By Brittany PolitoiBerkshires Staff

PITTSFIELD, Mass. — The state's new secretary of the Executive Office of Housing and Livable Communities on Monday saw how local developers are transforming historic buildings into downtown housing units. 

Secretary Juana Matias, appointed to the role in February, toured the former St. Joseph's High School on Maplewood Avenue and the near-complete Wright Building Block on North Street.   

Matias observed local leaders working collaboratively to dismantle bottlenecks in housing production, something she said the administration wants to see across all 351 municipalities.  

"This is a perfect model of the partnerships we want to see, and we love coming to the ground and seeing how people are leveraging public taxpayer dollars to help address the issue of our time, which is housing production," she said after the tours. 

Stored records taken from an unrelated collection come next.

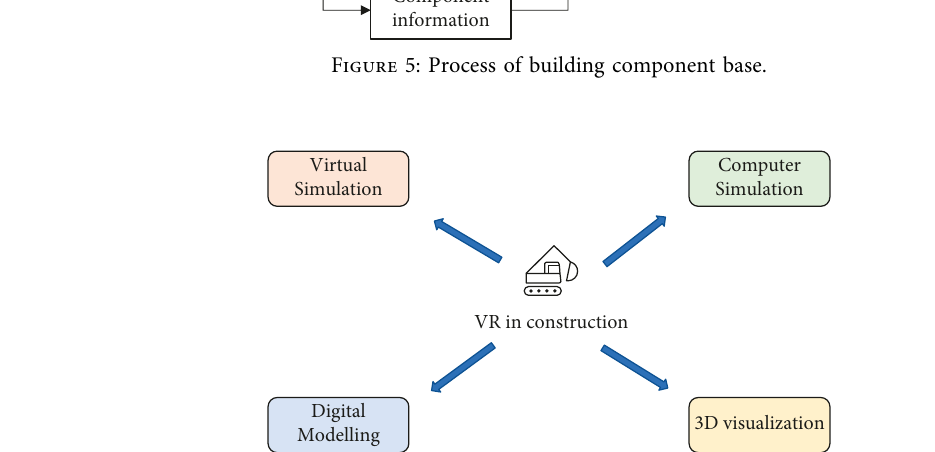
Figure 6: Main application of VR technology.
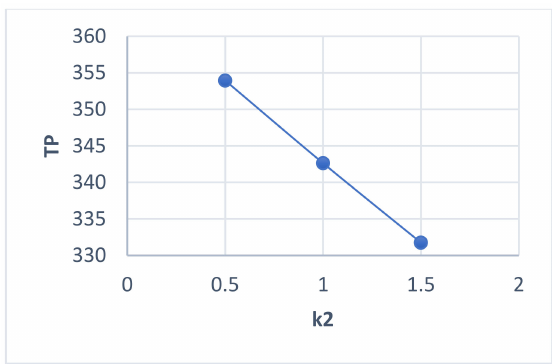
Figure 7. Impact of increasing k 2 on total profit.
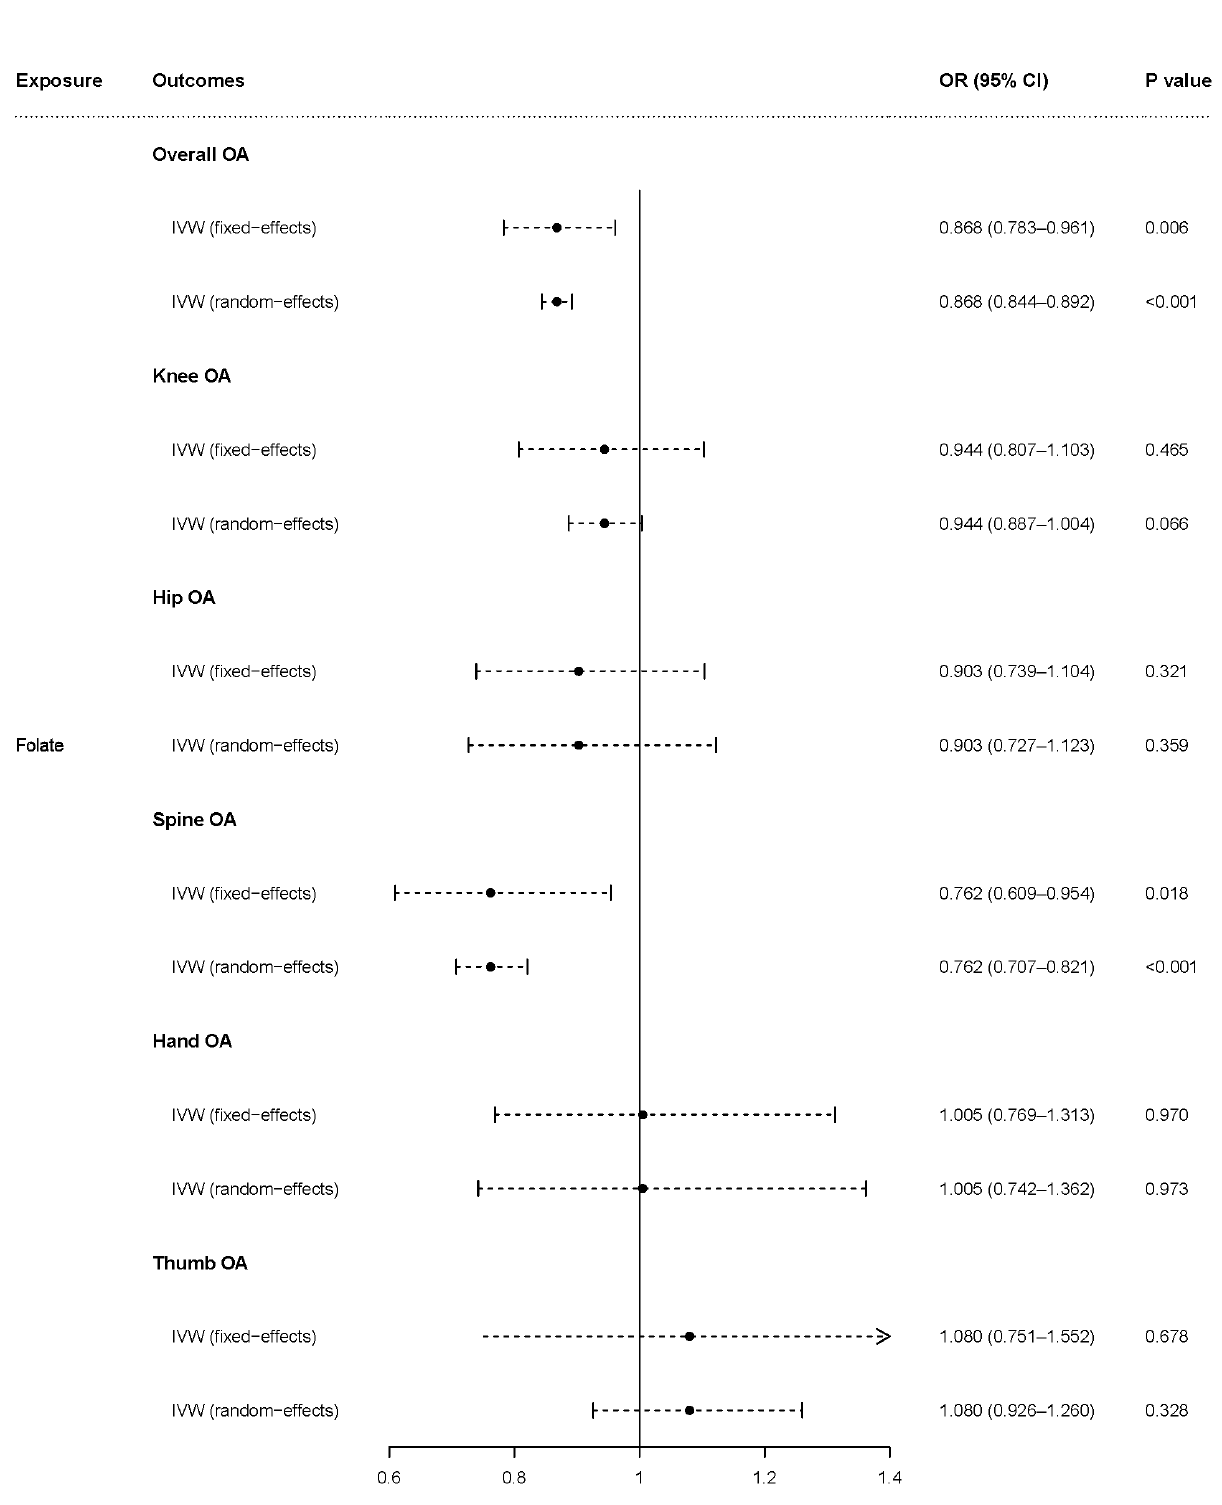
Figure 3. Causal effect of folate on OA and subtypes in fixed-effects and random-effects IVW analyses. OR: odds ratio; CI: confidence interval; p value: p value of the causal estimate.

Developer David Carver, of Scarafoni Associates & CT Management Group, is seeking support from the state Housing Development Incentive Program to transform St. Joe's into apartments, and Allegrone Companies has secured millions from the program towards the Wright Building renovation

They first visited the shuttered school that functioned as a shelter during the onset of the COVID-19 pandemic, greeted by broken windows and leaving with Carver's vision. 

The plan is to transform the school with good bones into 19 apartments, 20 percent designated affordable, and 30 percent of the building for commercial use.  Units are expected to cost between $1,700 and $1,900 per month; 14 one-bedroom units and five two-bedroom units are planned. 

The project team is in talks with the nearby Berkshire Family YMCA to expand their childcare activities to the building's lower level.  Residents and the daycare would use different entrances.